Er fing ursprünglich als Baggerfahrer und Holzfäller in Kanada an und hat sich hart hochgearbeitet. Heute gehören zu seiner kanadischen Firmengruppe unter anderem zwei Landerschließungsfirmen, ein Verlag und eine Beratungsfirma. Eine echte Erfolgsstory, die beweist, dass man mit Durchhaltevermögen, Vision und Nachhaltigkeit in Kanada eine reelle Chance hat.

Der Film „Zuhause in Cape Breton“ gibt anhand von eigenen Erfahrungen und realistischen Schilderungen einen guten Einblick über Kanada. Er widerlegt viele Vorurteile gegenüber Kanada wie z.B. permanente Kälte, Einsamkeit, Abgeschiedenheit, schwere Erreichbarkeit, etc. Da einige von Rolf Boumans deutschsprachigen Kunden zu seinen Mitarbeitern, bzw. Auswanderern wurden, gibt der Film ein breites Spektrum an Informationen über Immigration, Urlaub, kanadisches Bildungssystem, Kultur, Landkauf, Klima, Geographie und viele andere Erfahrungen.
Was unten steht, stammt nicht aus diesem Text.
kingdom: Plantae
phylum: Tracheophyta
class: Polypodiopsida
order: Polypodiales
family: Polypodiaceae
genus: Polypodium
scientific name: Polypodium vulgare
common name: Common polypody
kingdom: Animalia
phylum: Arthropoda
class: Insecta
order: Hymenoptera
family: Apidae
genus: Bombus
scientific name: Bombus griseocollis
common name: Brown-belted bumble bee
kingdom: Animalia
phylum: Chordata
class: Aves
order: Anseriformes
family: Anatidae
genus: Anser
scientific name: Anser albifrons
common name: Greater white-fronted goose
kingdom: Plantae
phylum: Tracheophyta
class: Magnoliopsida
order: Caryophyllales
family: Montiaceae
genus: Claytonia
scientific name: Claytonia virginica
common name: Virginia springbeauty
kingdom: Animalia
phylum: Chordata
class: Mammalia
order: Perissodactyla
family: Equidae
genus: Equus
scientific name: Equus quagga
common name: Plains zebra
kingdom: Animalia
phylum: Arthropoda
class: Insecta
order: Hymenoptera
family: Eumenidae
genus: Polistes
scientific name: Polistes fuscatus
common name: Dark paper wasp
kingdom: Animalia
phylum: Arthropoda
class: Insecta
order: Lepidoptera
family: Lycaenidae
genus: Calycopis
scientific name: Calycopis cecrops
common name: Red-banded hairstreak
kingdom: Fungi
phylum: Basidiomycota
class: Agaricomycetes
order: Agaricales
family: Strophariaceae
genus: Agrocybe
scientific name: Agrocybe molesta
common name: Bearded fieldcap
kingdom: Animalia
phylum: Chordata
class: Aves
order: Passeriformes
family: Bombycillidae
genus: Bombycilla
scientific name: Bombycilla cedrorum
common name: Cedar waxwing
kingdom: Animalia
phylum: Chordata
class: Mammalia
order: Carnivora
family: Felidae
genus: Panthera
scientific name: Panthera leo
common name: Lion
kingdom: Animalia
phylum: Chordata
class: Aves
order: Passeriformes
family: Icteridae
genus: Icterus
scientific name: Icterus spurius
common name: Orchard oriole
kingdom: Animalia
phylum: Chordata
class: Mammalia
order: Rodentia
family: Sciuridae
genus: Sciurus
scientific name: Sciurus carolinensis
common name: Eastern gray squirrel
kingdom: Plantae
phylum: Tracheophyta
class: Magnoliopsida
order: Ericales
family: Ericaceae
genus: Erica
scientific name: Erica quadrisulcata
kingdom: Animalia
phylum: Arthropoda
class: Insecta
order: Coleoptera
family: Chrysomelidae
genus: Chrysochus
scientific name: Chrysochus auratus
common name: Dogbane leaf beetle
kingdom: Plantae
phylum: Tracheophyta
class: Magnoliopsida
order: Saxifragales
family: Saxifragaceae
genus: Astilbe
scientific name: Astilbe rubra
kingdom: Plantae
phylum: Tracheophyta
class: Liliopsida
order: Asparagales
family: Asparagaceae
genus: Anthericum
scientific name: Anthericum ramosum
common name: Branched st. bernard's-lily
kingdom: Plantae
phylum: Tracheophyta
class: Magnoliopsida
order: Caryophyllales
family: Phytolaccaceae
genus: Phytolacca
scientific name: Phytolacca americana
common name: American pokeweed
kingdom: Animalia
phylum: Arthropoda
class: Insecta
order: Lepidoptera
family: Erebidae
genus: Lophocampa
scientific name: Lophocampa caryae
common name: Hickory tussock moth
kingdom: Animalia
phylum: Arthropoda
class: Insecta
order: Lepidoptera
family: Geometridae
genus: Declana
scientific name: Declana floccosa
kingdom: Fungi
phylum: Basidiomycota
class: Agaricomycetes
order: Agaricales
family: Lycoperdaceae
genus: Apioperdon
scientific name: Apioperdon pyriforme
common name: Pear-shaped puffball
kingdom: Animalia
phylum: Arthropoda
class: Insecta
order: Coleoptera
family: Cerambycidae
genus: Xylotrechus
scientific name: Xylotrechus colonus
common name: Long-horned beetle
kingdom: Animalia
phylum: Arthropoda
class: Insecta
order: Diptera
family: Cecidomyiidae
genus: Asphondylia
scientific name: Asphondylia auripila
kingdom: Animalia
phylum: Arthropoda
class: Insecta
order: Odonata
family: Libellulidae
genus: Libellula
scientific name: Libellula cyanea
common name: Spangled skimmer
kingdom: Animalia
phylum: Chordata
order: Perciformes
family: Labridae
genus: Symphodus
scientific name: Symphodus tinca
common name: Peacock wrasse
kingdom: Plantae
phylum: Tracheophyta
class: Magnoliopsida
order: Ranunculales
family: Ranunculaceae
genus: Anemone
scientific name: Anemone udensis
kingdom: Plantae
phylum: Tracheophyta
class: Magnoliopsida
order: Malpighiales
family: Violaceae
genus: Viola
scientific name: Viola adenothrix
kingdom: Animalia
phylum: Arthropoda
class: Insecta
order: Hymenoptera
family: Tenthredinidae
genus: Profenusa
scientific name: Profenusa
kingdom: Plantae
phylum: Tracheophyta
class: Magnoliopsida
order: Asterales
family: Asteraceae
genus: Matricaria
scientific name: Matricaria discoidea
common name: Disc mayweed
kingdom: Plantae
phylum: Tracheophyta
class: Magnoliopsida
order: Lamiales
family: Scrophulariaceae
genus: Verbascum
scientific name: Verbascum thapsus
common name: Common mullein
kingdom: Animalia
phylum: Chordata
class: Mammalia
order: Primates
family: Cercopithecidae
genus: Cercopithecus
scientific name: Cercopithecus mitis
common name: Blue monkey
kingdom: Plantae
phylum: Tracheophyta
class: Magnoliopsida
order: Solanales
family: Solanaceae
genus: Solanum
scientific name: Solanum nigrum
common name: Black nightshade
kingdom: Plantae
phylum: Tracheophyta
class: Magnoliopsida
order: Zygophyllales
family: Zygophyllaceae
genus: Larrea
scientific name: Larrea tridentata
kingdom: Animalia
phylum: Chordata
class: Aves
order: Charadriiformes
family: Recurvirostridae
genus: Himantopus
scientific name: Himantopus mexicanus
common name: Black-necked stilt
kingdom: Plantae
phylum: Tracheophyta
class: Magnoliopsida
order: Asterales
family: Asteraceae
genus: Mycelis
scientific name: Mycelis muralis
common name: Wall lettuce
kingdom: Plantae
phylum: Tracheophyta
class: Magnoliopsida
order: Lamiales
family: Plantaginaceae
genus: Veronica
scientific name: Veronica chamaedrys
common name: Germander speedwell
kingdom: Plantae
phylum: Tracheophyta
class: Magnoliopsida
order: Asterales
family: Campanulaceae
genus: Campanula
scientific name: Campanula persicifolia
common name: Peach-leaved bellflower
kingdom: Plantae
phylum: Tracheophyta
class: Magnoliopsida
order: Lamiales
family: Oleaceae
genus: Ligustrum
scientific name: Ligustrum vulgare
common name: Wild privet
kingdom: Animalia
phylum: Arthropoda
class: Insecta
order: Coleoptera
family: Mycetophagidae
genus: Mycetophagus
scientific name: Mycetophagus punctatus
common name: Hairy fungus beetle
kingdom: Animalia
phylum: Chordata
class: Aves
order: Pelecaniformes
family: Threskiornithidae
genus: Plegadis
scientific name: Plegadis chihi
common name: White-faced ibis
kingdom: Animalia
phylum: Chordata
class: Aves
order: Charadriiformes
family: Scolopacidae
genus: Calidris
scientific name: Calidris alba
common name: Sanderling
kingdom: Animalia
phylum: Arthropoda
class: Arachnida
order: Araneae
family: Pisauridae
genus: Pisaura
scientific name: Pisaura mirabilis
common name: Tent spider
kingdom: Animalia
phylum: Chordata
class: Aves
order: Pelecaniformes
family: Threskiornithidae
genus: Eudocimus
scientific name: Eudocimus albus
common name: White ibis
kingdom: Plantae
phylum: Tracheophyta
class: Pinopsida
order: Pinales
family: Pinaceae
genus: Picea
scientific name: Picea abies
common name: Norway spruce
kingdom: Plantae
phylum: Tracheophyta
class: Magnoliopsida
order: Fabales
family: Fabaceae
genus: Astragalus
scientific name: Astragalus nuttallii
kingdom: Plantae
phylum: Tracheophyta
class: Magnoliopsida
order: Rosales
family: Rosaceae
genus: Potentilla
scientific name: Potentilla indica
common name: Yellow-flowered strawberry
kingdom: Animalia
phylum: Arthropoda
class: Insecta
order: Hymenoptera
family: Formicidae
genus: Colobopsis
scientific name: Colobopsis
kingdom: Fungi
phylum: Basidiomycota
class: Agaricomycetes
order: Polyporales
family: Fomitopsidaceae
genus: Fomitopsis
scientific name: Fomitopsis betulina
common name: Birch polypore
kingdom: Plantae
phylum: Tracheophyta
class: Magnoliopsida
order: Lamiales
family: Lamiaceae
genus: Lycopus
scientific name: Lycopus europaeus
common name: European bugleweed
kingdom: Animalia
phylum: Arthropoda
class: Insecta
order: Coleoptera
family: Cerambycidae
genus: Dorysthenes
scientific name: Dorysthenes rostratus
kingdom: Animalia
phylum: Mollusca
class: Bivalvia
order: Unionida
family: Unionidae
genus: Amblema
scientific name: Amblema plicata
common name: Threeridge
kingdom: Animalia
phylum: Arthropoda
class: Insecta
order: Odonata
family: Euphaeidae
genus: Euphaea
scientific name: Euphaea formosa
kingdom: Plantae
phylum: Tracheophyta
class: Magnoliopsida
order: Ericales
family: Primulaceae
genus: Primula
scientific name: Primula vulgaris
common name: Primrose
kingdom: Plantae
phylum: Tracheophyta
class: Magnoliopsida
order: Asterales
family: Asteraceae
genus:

Auch spricht Rolf Bouman über sein indianisches Kulturprojekt Friends United, welches Indianern aus der Armut hilft und sie weltweit zu Kulturbotschaftern Kanadas hat werden lassen. Nova Scotia liegt auf dem Breitengrad von Südfrankreich und hat somit einen kurzen, angenehmen Winter und einen warmen Sommer, bzw. herrlichen Herbst (Indian Summer). Die Provinzhauptstadt Halifax ist in ca. 6 Stunden Direktflug von Frankfurt aus zu erreichen. Dieser Film ist sowohl für Kanadaneulinge sowie Kenner interessant.